От ужина я отказался — торопился к Лене Стоговой.

Она ждала меня дома. Санька Кочевой прислал ей письмо. Лена прочитала мне только стихи.

Надо мною                 власть твоя                                   велика.Влюбленного,                    обессилишь меня                                     измором.Вели —                    и я превращусь                                      в быка,Кинусь                    на клинок тореодора.Хочешь —                    подарю тебе                                     ночное небо:В крапинку звезд                            платьев себе                                             нашей…

Мне трудно было представить милого, стеснительного Саньку разъяренным быком; я усмехнулся: видимо, сильно захватил его Маяковский.

— Слова-то какие откопал…

Лена горделиво вскинула подбородок:

— Зря смеешься. Мне стихи нравятся. Он не боится сказать, что думает и чувствует. А ты боишься… Тебе таких никогда не написать…

Весь вечер Лена была резковатой, обиженной чем-то. Прижав локти к бокам, она шагала со мной вдоль железнодорожной насыпи, прямая и какая-то отчужденная, глядела в темноту большими встревоженными глазами, даже не одергивала, когда я немного заходил вперед.

Возле платформы свернули в лес.

Сколько раз бродили мы по этой дороге к Волге! И вот идем, быть может, в последний раз… Вероятно, и Лена думала о том же.

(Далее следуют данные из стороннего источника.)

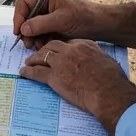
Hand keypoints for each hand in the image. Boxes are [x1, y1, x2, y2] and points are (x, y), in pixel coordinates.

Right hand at [12, 0, 96, 48]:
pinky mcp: (50, 25)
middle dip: (26, 30)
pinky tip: (43, 46)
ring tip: (37, 47)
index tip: (18, 32)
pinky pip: (38, 32)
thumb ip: (41, 24)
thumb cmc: (82, 17)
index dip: (18, 17)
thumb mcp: (61, 20)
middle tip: (28, 44)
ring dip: (32, 37)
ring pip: (31, 26)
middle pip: (25, 16)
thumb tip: (23, 29)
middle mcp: (43, 3)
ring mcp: (46, 14)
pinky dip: (39, 40)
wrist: (99, 26)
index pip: (23, 3)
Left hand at [19, 39, 135, 134]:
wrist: (108, 93)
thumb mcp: (105, 60)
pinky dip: (28, 71)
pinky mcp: (54, 77)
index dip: (58, 47)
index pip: (66, 42)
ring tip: (29, 62)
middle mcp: (69, 50)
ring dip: (33, 59)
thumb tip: (93, 60)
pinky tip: (23, 72)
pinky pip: (36, 72)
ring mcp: (60, 63)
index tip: (55, 51)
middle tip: (38, 54)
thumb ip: (95, 56)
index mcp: (83, 45)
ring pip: (41, 56)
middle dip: (43, 49)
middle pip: (51, 46)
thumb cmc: (112, 80)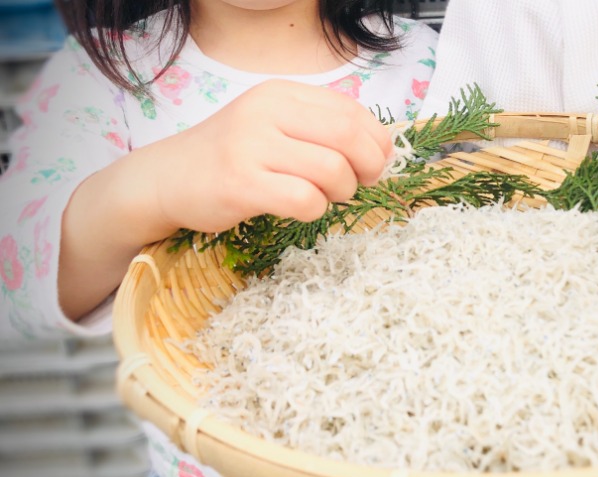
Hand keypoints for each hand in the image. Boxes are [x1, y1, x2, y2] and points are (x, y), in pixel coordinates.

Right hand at [133, 79, 392, 239]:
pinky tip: (302, 208)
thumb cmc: (231, 156)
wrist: (166, 179)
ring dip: (342, 191)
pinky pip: (305, 199)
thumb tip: (379, 151)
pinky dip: (316, 209)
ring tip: (326, 196)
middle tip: (360, 183)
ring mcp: (251, 147)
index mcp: (281, 94)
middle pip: (348, 135)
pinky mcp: (241, 184)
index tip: (375, 163)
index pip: (351, 110)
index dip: (376, 141)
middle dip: (368, 166)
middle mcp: (266, 112)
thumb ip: (319, 129)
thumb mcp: (272, 125)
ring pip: (331, 169)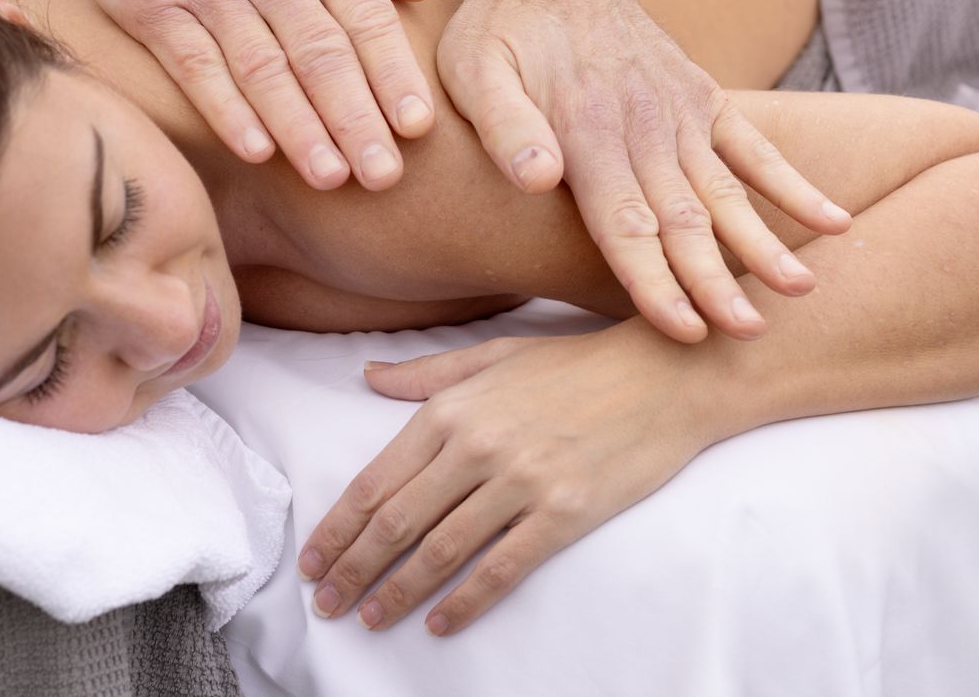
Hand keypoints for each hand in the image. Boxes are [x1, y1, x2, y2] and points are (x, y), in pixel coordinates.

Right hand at [52, 0, 436, 190]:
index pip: (366, 17)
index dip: (394, 75)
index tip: (419, 128)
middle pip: (321, 53)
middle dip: (357, 119)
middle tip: (385, 175)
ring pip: (263, 68)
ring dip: (300, 129)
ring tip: (331, 178)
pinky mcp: (152, 3)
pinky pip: (196, 65)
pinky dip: (227, 109)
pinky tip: (256, 150)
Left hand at [297, 325, 731, 636]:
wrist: (664, 376)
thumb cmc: (577, 364)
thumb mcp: (494, 355)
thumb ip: (426, 374)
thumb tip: (367, 377)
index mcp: (452, 409)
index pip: (377, 480)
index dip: (338, 527)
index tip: (314, 561)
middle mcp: (477, 446)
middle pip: (397, 522)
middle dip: (353, 569)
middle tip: (326, 604)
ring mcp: (521, 482)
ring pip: (441, 550)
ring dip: (398, 591)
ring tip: (371, 617)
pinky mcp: (563, 513)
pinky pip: (501, 568)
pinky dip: (465, 602)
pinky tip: (439, 623)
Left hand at [436, 0, 850, 339]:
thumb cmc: (501, 30)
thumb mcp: (475, 72)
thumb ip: (507, 128)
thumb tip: (539, 179)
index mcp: (586, 129)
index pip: (623, 222)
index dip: (652, 281)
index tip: (684, 330)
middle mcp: (644, 124)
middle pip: (683, 219)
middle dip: (715, 281)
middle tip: (749, 334)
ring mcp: (680, 111)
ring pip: (726, 191)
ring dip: (763, 243)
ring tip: (800, 290)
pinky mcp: (702, 98)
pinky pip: (754, 147)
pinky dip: (791, 184)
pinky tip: (835, 222)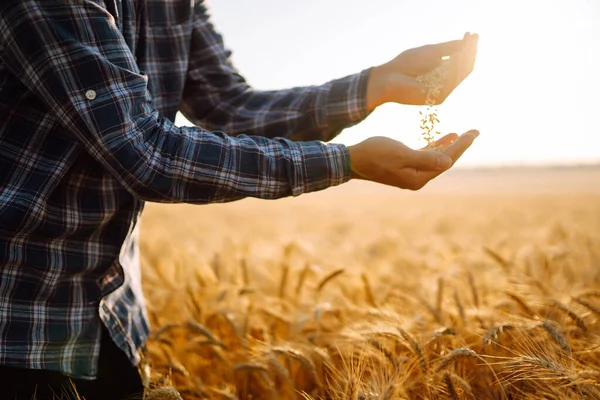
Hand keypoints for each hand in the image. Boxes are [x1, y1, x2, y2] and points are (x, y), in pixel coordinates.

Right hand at [347, 130, 478, 189]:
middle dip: (460, 146)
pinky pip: (426, 156)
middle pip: (444, 160)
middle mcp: (417, 179)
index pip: (446, 160)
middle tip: (475, 131)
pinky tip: (444, 138)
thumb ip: (425, 158)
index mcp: (418, 178)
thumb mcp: (401, 154)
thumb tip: (448, 162)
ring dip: (449, 145)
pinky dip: (436, 147)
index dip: (461, 146)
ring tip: (463, 134)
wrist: (352, 160)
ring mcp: (411, 174)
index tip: (474, 132)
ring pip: (436, 158)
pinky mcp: (404, 167)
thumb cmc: (375, 153)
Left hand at [366, 33, 478, 108]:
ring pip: (459, 75)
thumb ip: (448, 48)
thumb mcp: (431, 52)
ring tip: (466, 45)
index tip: (473, 35)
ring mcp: (441, 93)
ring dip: (464, 59)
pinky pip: (450, 81)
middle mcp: (444, 85)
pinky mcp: (437, 97)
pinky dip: (454, 68)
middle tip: (474, 38)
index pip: (460, 63)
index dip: (468, 49)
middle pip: (464, 70)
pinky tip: (457, 55)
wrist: (388, 78)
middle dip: (469, 53)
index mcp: (443, 75)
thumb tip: (466, 41)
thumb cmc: (405, 65)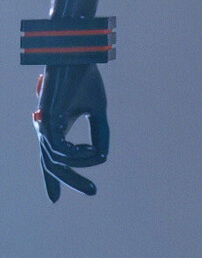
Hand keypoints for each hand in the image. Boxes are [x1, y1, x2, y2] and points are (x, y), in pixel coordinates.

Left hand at [33, 62, 109, 201]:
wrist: (76, 56)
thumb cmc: (84, 80)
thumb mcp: (98, 111)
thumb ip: (99, 134)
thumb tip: (101, 157)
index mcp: (55, 127)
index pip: (50, 160)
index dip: (52, 181)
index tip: (55, 201)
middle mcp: (46, 129)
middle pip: (51, 166)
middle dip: (70, 182)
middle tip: (93, 192)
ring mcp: (43, 125)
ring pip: (56, 161)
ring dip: (79, 164)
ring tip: (97, 153)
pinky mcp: (46, 119)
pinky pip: (58, 150)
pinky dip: (76, 154)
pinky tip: (91, 149)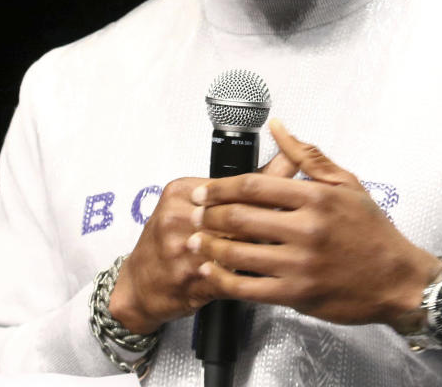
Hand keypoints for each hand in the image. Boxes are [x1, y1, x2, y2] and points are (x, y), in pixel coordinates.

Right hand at [108, 142, 299, 333]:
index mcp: (182, 192)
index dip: (269, 192)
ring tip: (291, 250)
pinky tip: (271, 277)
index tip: (298, 194)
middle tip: (302, 226)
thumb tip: (286, 156)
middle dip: (272, 222)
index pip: (234, 188)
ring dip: (266, 252)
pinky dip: (253, 279)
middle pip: (238, 216)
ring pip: (237, 248)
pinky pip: (230, 279)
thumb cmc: (169, 240)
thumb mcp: (193, 202)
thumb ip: (236, 185)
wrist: (138, 285)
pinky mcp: (189, 281)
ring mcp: (182, 251)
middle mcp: (179, 218)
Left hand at [186, 120, 441, 327]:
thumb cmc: (372, 231)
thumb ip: (307, 155)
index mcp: (316, 196)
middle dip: (209, 215)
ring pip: (239, 253)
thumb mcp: (346, 183)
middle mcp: (306, 228)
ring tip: (194, 240)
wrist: (398, 280)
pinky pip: (248, 287)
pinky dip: (223, 280)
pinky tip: (210, 272)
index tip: (202, 190)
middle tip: (193, 213)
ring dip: (210, 246)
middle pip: (241, 217)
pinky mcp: (297, 294)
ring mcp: (300, 263)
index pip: (255, 185)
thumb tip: (277, 126)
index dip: (221, 187)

Ночь была по-осеннему темная, неласковая, небо обложено тучами, по сторонам деревья сомкнулись как будто плотнее, а вода в реке казалась совсем черной, только вдали мигали, сжатые тьмой, усталые огоньки бакенов на перекате. Тяжело было расставаться с Волгой. Как она была добра ко мне, босоногому мальчишке, рыболову и речному бродяге; сколько раз я видел в ней, как в зеркале, отражение своей белесой вихрастой головы, сколько раз тонул, да не утонул; и до чего же хорошо было лежать на холме, на теплом ветру, провожать взглядом проплывающие пароходы и думать о далеких городах, странах… Когда-то придется вернуться на ее берега!..

Мы стояли на обрыве. Снизу тянуло холодом и сыростью.

Лена заглянула мне в лицо и спросила с упреком:

— Зачем ты вызвался ехать? Даже не посоветовался со мной.

Некоторое время она молчала, глядя в темноту, как бы прислушиваясь к тяжелому течению реки, потом очутилась возле меня — лицом к лицу.

— Знаешь что? Поедем вместе! Пойду завтра в райком и попрошусь, а?

Я заколебался:

— Нет, Лена. Сначала поеду я один, погляжу, что там и как, и напишу тебе…

— Забудешь ведь, — тихо сказала она, сжав большой палец моей руки. — Знаю я тебя: уедешь — забудешь… разлюбишь.

Это было первое слово о любви, сказанное ею вслух.